**TEXT EXCERPT**
────────────────────
# Canon AE-1 + FD lenses. F-stop doesn't affect light meter?



## ghosteater (Apr 11, 2012)

Hey - apologies if this is an obvious question - I am new to this....

I am using old manual FD lenses on a Canon AE-1. My issue is > The light meter only changes when I change the shutter speed... it doesn't move when I change the aperture (the aperture it seems to always read as wide open). To me that seems silly.... why would an F2.8 @ 60 shot have the same metering as an f16@ 60 shot (there would be a totally different amount of light coming in)?

I was using the DOF preview button, and that made it so changing the f-stop actually affected the TTL metering like the shutter speed does - which seemed right.... but I then read online that you should never use the DOF button for metering, or leave it pushed in, as it will give an incorrect metering since the metering was 'made to be used with the lens right open to allow for the most light' etc. 

I can't imagine this is right. Unless it's like everybody knows you 'only use the TTL metering for the shutter and then do some mental calculation to figure out how various stops down affect the light coming in' or something weird (which seems really weird)?

This behavior happens with all 3 of my FD lenses... so is something wrong with my camera? Or is this some behavior that is typical of the FD lenses or AE-1 w/FD lenses? I know I use them (adapted) on my video camera sometimes and they can be a pain in the ass to get manual aperture on. Is there some pin on them that needs to be pushed in or something? I think I saw some post alluding to having to 'reset' them (going from biggest to smallest f-stop twice or something) - does that have something to do with it? Thanks so much!


----------



## ghosteater (Apr 11, 2012)

(ps - is it maybe something about the FD lens being locked? like maybe the DOF button being pushed was freeing up the aperture ring? would doing this http://i97.photobucket.com/albums/l203/splifteam/FD.jpg - I'll wait before doing it and messing anything up ;P  )


----------



## ghosteater (Apr 11, 2012)
────────────────────
**TASK 1**
Do these statements agree with the AE-1 metering thread? Answer yes or no for each and quote the words that decide it. (a) The poster says the light meter moves when the aperture is changed. (b) The behavior occurs with all three of the poster's FD lenses. (c) The poster has already tried what the linked picture shows.

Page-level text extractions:
────────────────────
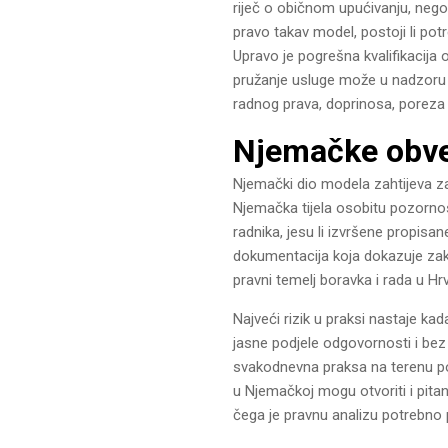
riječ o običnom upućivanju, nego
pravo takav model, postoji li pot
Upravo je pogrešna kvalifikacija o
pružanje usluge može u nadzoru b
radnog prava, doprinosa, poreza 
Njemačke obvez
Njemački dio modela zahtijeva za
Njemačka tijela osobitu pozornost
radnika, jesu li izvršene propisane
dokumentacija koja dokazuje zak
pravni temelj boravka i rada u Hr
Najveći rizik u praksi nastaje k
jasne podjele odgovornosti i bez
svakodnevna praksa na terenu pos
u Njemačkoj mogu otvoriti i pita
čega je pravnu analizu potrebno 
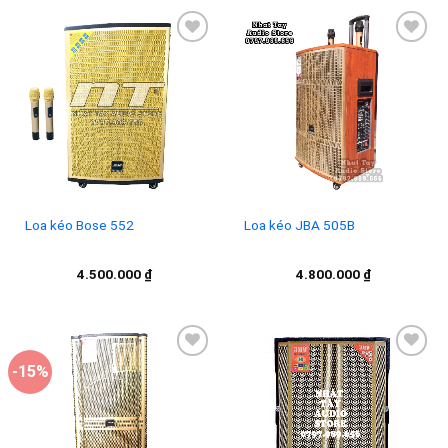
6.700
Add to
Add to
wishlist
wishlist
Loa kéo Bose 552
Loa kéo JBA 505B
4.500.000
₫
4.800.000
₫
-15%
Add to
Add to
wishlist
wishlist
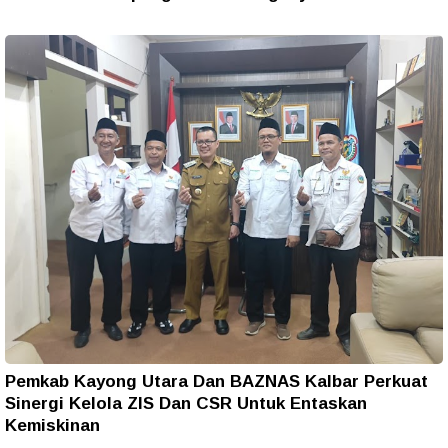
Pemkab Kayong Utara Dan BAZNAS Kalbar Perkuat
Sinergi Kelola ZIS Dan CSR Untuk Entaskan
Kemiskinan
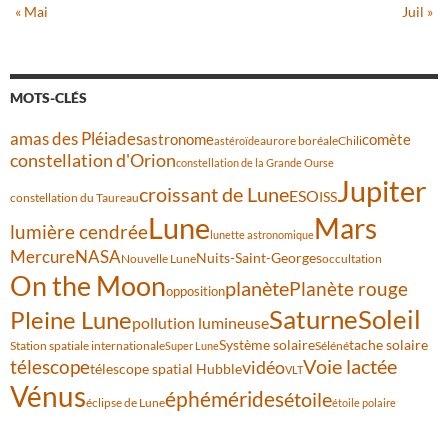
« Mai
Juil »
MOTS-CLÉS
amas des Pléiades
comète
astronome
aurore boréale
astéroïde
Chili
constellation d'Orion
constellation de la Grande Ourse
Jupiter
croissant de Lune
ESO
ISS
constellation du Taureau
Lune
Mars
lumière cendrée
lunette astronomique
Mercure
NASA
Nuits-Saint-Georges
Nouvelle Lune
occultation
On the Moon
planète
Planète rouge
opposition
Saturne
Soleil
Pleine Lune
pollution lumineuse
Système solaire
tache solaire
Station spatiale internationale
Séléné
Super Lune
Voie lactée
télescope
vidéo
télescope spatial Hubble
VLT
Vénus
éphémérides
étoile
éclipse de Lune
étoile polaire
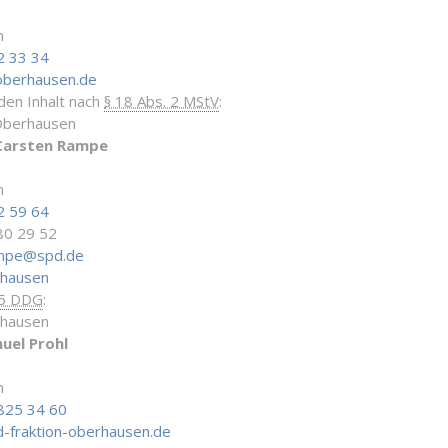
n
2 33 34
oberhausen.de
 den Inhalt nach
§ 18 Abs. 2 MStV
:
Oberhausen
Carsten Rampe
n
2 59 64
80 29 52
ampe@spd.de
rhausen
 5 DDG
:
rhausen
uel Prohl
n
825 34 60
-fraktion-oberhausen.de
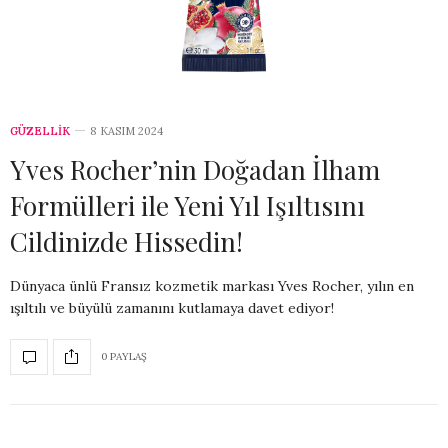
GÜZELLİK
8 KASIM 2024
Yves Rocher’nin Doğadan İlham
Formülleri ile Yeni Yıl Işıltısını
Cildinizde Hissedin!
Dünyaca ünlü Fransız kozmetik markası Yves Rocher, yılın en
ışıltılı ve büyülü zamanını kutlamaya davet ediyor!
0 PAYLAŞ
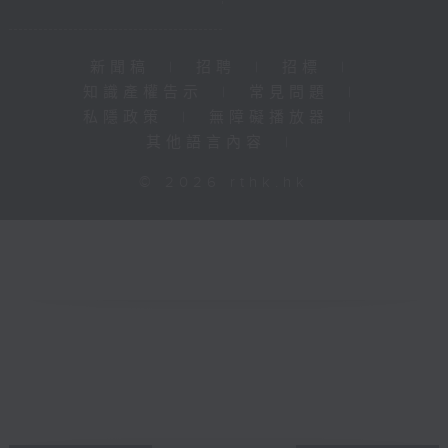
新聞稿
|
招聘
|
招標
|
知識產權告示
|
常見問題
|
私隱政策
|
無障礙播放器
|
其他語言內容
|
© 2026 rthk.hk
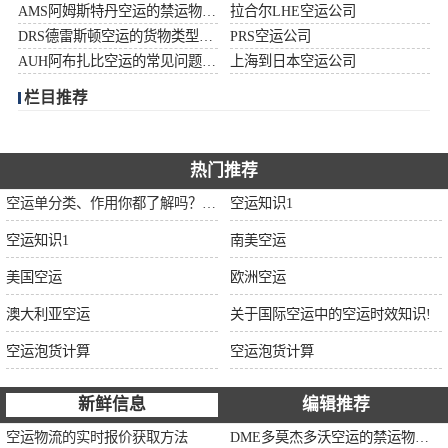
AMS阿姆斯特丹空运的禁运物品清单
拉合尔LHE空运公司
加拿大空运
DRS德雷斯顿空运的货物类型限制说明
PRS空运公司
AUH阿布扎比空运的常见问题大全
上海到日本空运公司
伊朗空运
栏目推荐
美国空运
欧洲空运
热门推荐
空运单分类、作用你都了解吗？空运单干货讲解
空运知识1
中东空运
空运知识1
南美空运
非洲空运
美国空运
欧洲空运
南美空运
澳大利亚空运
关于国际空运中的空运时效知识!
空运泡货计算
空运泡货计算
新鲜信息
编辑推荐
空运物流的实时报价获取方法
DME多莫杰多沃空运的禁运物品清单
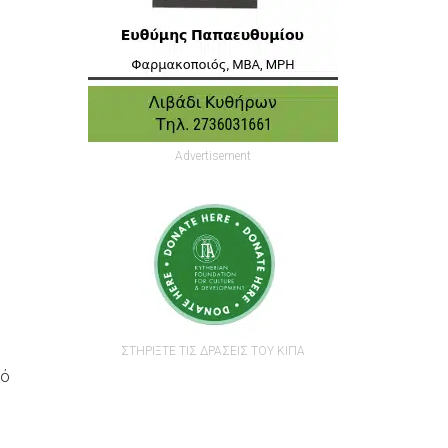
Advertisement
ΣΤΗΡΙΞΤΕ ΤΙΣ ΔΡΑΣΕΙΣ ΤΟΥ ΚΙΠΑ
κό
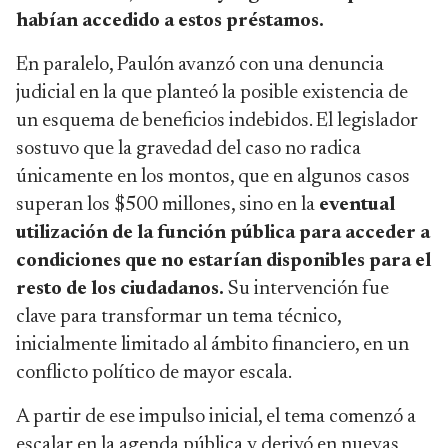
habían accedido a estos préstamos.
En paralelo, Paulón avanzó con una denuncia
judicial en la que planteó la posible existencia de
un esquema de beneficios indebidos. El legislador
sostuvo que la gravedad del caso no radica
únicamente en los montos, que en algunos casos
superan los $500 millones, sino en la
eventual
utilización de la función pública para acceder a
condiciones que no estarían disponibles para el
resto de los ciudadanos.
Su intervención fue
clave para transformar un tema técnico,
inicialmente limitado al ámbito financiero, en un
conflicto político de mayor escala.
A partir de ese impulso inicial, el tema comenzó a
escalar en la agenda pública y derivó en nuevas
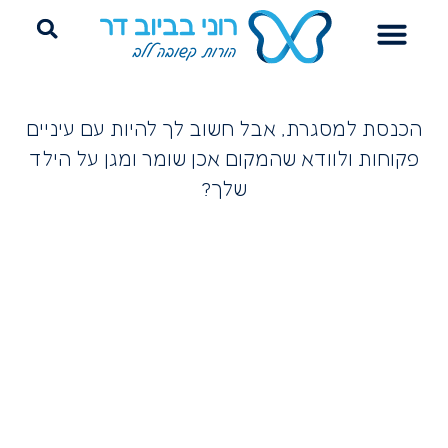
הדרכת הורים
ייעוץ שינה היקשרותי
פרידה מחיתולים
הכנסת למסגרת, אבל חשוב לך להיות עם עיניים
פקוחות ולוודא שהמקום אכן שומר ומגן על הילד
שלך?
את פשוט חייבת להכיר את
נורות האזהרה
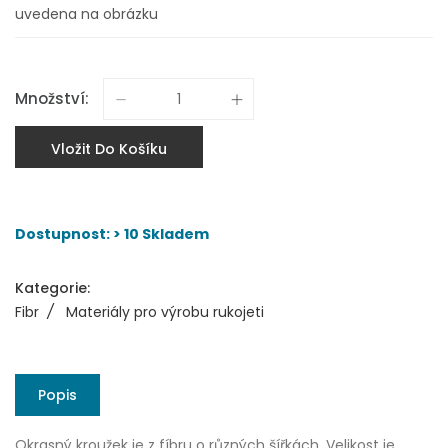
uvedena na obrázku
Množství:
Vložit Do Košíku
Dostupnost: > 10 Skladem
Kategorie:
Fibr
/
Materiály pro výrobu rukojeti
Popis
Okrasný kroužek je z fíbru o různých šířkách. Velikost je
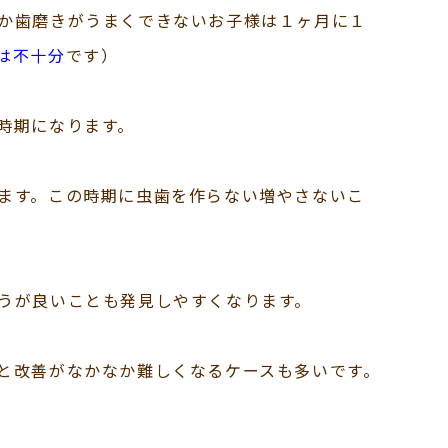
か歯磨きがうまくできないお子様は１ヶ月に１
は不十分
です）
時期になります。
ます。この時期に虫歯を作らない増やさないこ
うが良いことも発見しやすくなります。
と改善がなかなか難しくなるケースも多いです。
────────────────────
**TASK 2**
Could you update the part of the records that opens with the line containing "הדרכת הורים" and closes with the line containing "נורות האזהרה" by changing "פרידה" to "גמילה"? Return only those lines, with everything else in them unchanged.

**ANSWER SPACE 1**
(a) No: "it doesn't move when I change the aperture"
(b) Yes: "This behavior happens with all 3 of my FD lenses"
(c) No: "I'll wait before doing it and messing anything up"

**ANSWER SPACE 2**
הדרכת הורים
ייעוץ שינה היקשרותי
גמילה מחיתולים
הכנסת למסגרת, אבל חשוב לך להיות עם עיניים
פקוחות ולוודא שהמקום אכן שומר ומגן על הילד
שלך?
את פשוט חייבת להכיר את
נורות האזהרה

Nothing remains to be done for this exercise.